Il est impossible d'imaginer quelque chose qui soit au-dessus de cet Agamemnon. Quelle simplicité! La belle tête... avec un mélange d'appréhension, que domine l'indignation! Le vieillard lui prend la main, comme pour le calmer, et en même temps regarde Achille. La tête d'Hector mourant est une de ces choses qu'on n'oublie jamais; elle est la plus juste de tous points et la plus expressive que je connaisse dans la peinture. La barbe simple et d'un modelé admirable. La manière dont la lance le frappe, ce fer déjà caché dans sa gorge, et qui y porte la mort, font frémir. Voilà Homère et plus qu'Homère, car le poète ne me fait voir son Hector qu'avec les yeux de l'esprit, et ici je le vois avec ceux du corps. Ici est la grande supériorité de la peinture: à savoir, quand l'image offerte aux yeux non seulement satisfait l'imagination, mais encore fixe pour toujours l'objet et va au delà de la conception.
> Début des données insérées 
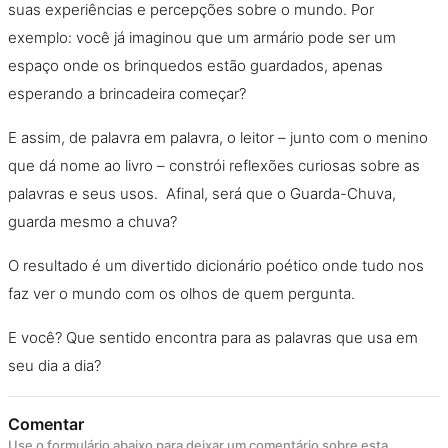
suas experiências e percepções sobre o mundo. Por
exemplo: você já imaginou que um armário pode ser um
espaço onde os brinquedos estão guardados, apenas
esperando a brincadeira começar?
E assim, de palavra em palavra, o leitor – junto com o menino
que dá nome ao livro – constrói reflexões curiosas sobre as
palavras e seus usos. Afinal, será que o Guarda-Chuva,
guarda mesmo a chuva?
O resultado é um divertido dicionário poético onde tudo nos
faz ver o mundo com os olhos de quem pergunta.
E você? Que sentido encontra para as palavras que usa em
seu dia a dia?
Comentar
Use o formulário abaixo para deixar um comentário sobre esta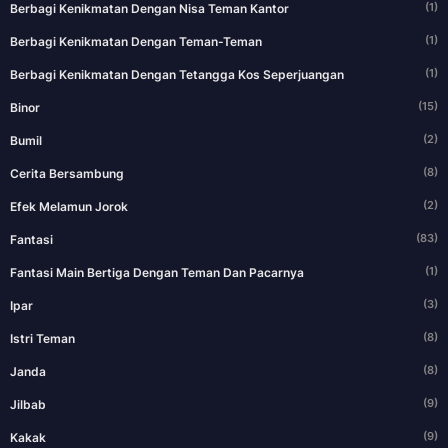
(1)
Berbagi Kenikmatan Dengan Nisa Teman Kantor
(1)
Berbagi Kenikmatan Dengan Teman-Teman
(1)
Berbagi Kenikmatan Dengan Tetangga Kos Seperjuangan
(15)
Binor
(2)
Bumil
(8)
Cerita Bersambung
(2)
Efek Melamun Jorok
(83)
Fantasi
(1)
Fantasi Main Bertiga Dengan Teman Dan Pacarnya
(3)
Ipar
(8)
Istri Teman
(8)
Janda
(9)
Jilbab
(9)
Kakak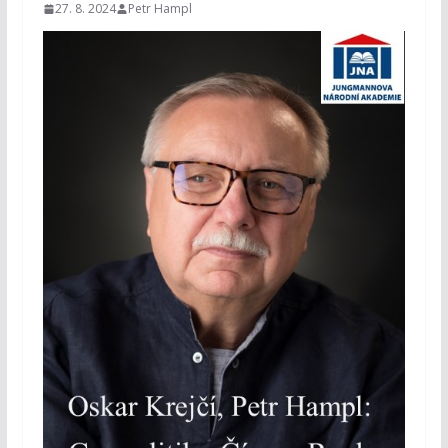
27. 8. 2024
Petr Hampl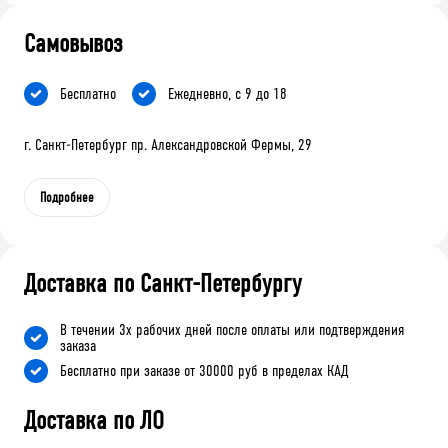
Самовывоз
Бесплатно
Ежедневно, с 9 до 18
г. Санкт-Петербург пр. Александровской Фермы, 29
Подробнее
Доставка по Санкт-Петербургу
В течении 3х рабочих дней после оплаты или подтверждения
заказа
Бесплатно при заказе от 30000 руб в пределах КАД
Доставка по ЛО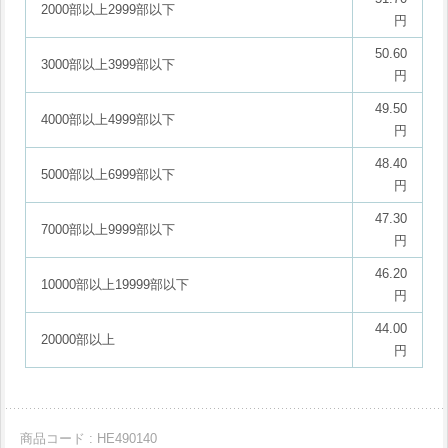
2000部以上2999部以下
円
50.60
3000部以上3999部以下
円
49.50
4000部以上4999部以下
円
48.40
5000部以上6999部以下
円
47.30
7000部以上9999部以下
円
46.20
10000部以上19999部以下
円
44.00
20000部以上
円
商品コード : HE490140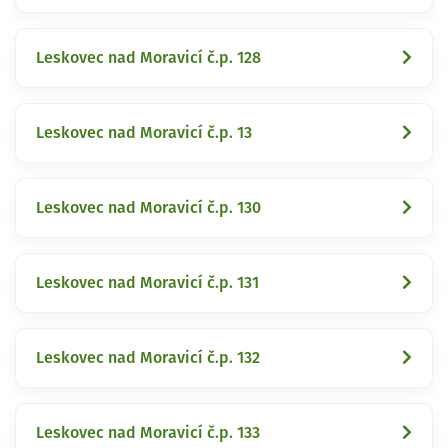
Leskovec nad Moravicí č.p. 128
Leskovec nad Moravicí č.p. 13
Leskovec nad Moravicí č.p. 130
Leskovec nad Moravicí č.p. 131
Leskovec nad Moravicí č.p. 132
Leskovec nad Moravicí č.p. 133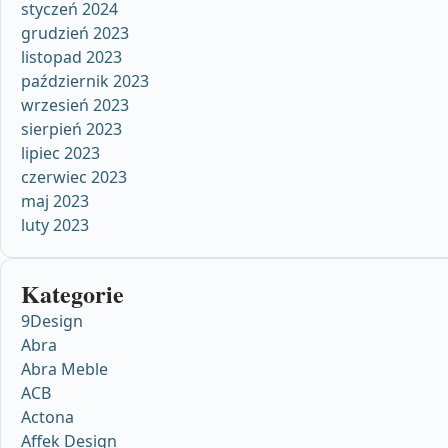
styczeń 2024
grudzień 2023
listopad 2023
październik 2023
wrzesień 2023
sierpień 2023
lipiec 2023
czerwiec 2023
maj 2023
luty 2023
Kategorie
9Design
Abra
Abra Meble
ACB
Actona
Affek Design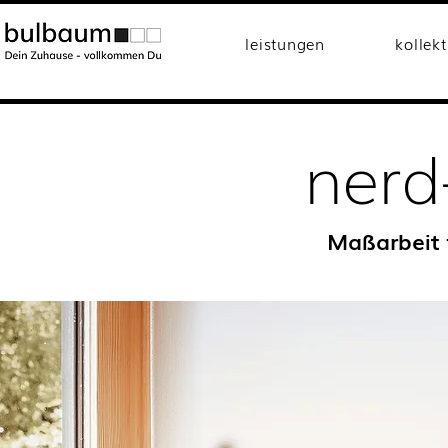
leistungen
kollek
nerd
Maßarbeit f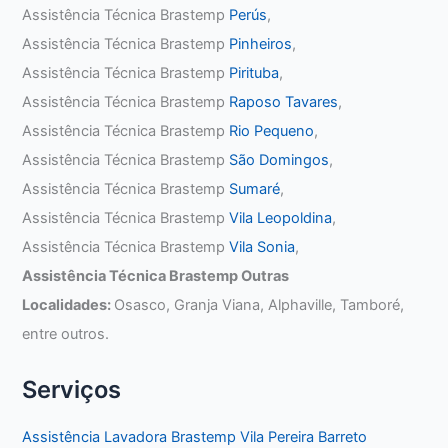
Assistência Técnica Brastemp
Perús
,
Assistência Técnica Brastemp
Pinheiros
,
Assistência Técnica Brastemp
Pirituba
,
Assistência Técnica Brastemp
Raposo Tavares
,
Assistência Técnica Brastemp
Rio Pequeno
,
Assistência Técnica Brastemp
São Domingos
,
Assistência Técnica Brastemp
Sumaré
,
Assistência Técnica Brastemp
Vila Leopoldina
,
Assistência Técnica Brastemp
Vila Sonia
,
Assistência Técnica Brastemp Outras
Localidades:
Osasco, Granja Viana, Alphaville, Tamboré,
entre outros.
Serviços
Assistência Lavadora Brastemp Vila Pereira Barreto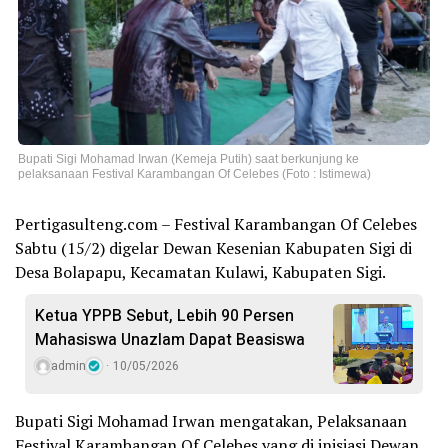
Bupati Sigi Mohamad Irwan (Kemeja Putih) saat berkunjung ke
pelaksanaan Festival Karambangan Of Celebes (Foto : Istimewa)
Pertigasulteng.com – Festival Karambangan Of Celebes
Sabtu (15/2) digelar Dewan Kesenian Kabupaten Sigi di
Desa Bolapapu, Kecamatan Kulawi, Kabupaten Sigi.
Ketua YPPB Sebut, Lebih 90 Persen
Mahasiswa Unazlam Dapat Beasiswa
admin
10/05/2026
Bupati Sigi Mohamad Irwan mengatakan, Pelaksanaan
Festival Karambangan Of Celebes yang di inisiasi Dewan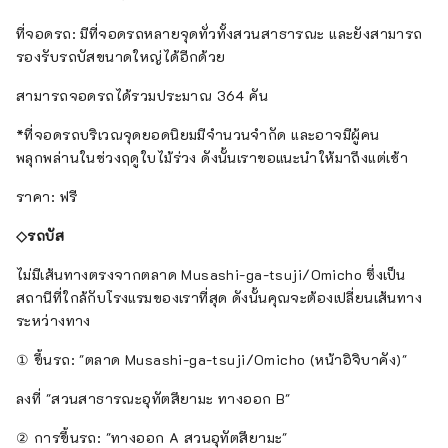
ที่จอดรถ: มีที่จอดรถหลายจุดทั่วทั้งสวนสาธารณะ และยังสามารถ
รองรับรถบัสขนาดใหญ่ได้อีกด้วย
สามารถจอดรถได้รวมประมาณ 364 คัน
*ที่จอดรถบริเวณจุดยอดนิยมมีจำนวนจำกัด และอาจมีผู้คน
พลุกพล่านในช่วงฤดูใบไม้ร่วง ดังนั้นเราขอแนะนำให้มาถึงแต่เช้า
ราคา: ฟรี
◇รถบัส
ไม่มีเส้นทางตรงจากตลาด Musashi-ga-tsuji/Omicho ซึ่งเป็น
สถานีที่ใกล้กับโรงแรมของเราที่สุด ดังนั้นคุณจะต้องเปลี่ยนเส้นทาง
ระหว่างทาง
① ขึ้นรถ: "ตลาด Musashi-ga-tsuji/Omicho (หน้าอิจิบาคัง)"
ลงที่ "สวนสาธารณะอุทัตสึยามะ ทางออก B"
② การขึ้นรถ: "ทางออก A สวนอุทัตสึยามะ"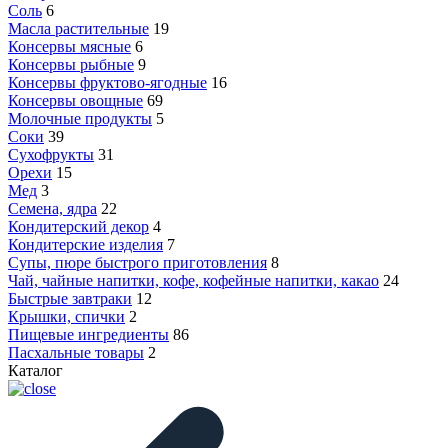
Соль
6
Масла растительные
19
Консервы мясные
6
Консервы рыбные
9
Консервы фруктово-ягодные
16
Консервы овощные
69
Молочные продукты
5
Соки
39
Сухофрукты
31
Орехи
15
Мед
3
Семена, ядра
22
Кондитерский декор
4
Кондитерские изделия
7
Супы, пюре быстрого приготовления
8
Чай, чайные напитки, кофе, кофейные напитки, какао
24
Быстрые завтраки
12
Крышки, спички
2
Пищевые ингредиенты
86
Пасхальные товары
2
Каталог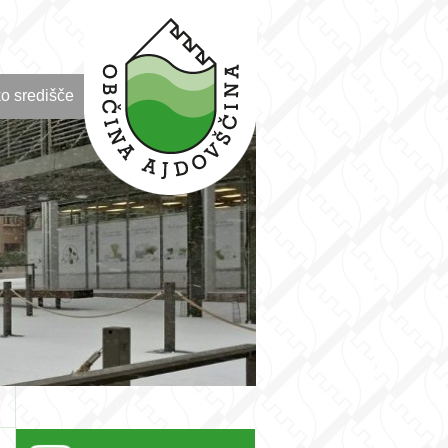
o središče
La Briséis est charmante: elle montre un mélange de pudeur et de joie; il semble qu'Achille, séparé d'elle par les figures d'hommes qui déposent à terre les trépieds, sente augmenter son désir de satisfaire sa tendresse en l'embrassant;... le vieillard, qui la lui présente, s'avance en s'inclinant avec un sentiment de honte, mêlé du désir de plaire à Achille. Dans l'Achille découvert, le groupe des filles est admirable: elles sont partagées entre le désir de s'occuper des chiffons et des bijoux, et la surprise de voir Achille, le casque en tête et déjà émancipé... Jambes charmantes.
J'ai déjà parlé du geste d'Achille, qui est incomparable: la vie et l'esprit éclatent dans ses yeux. La Mort d'Achille pleine des mêmes beautés. En étudiant davantage pour dessiner, on est confondu de cette science. Celle des plans est ce qui élève Rubens au-dessus de tous les prétendus dessinateurs; quand ils les rencontrent, il semble que ce soit une bonne fortune: lui, au contraire, dans ses plus grands écarts, ne les manque jamais. Figure superbe; force et vérité; l'acolyte couronné de feuillage, qui soutient Achille au moment où il succombe et s'affaisse en se tournant vers son meurtrier avec des regrets qui semblent dire: «Comment as-tu osé détruire Achille?» Il y a même quelque chose de tendre dans ce regard, dont l'intention peut aller jusqu'à Apollon, qui se tient implacable au-dessus de Paris et, presque collé à lui, lui indique avec fureur où il faut frapper. Le Vulcain est une des figures les plus complètes et les plus achevées: la tête est bien celle du dieu; l'épaisseur de ce corps est prodigieuse.
Le Cyclope qui apporte l'enclume et ses deux compagnons qui battent sur l'enclume, le Triton qui reçoit d'un enfant ailé le casque redoutable..... chefs-d'œuvre d'imagination et de composition!
Le parti pris et certaines formes outrées montrent que Rubens[43] était dans la situation d'un artisan qui exécute le métier qu'il sait, sans chercher à l'infini les perfectionnements.
Il faisait avec ce qu'il savait, et par conséquent sans gêne pour sa pensée. L'habit qu'il donne à ses pensées est toujours sous la main; ses sublimes idées, si variées, sont traduites par des formes que les gens superficiels accusent de monotonie, sans parler de leurs autres griefs. Cette monotonie ne déplaît pas à l'homme profond qui a sondé les secrets de l'art. Ce retour aux mêmes formes est à la fois le cachet du grand maître et en même temps la suite de l'entraînement irrésistible d'une main savante et exercée. Il en résulte l'impression de la facilité avec laquelle ce ouvrages ont été produits, sentiment qui ajoute à la force de l'ouvrage.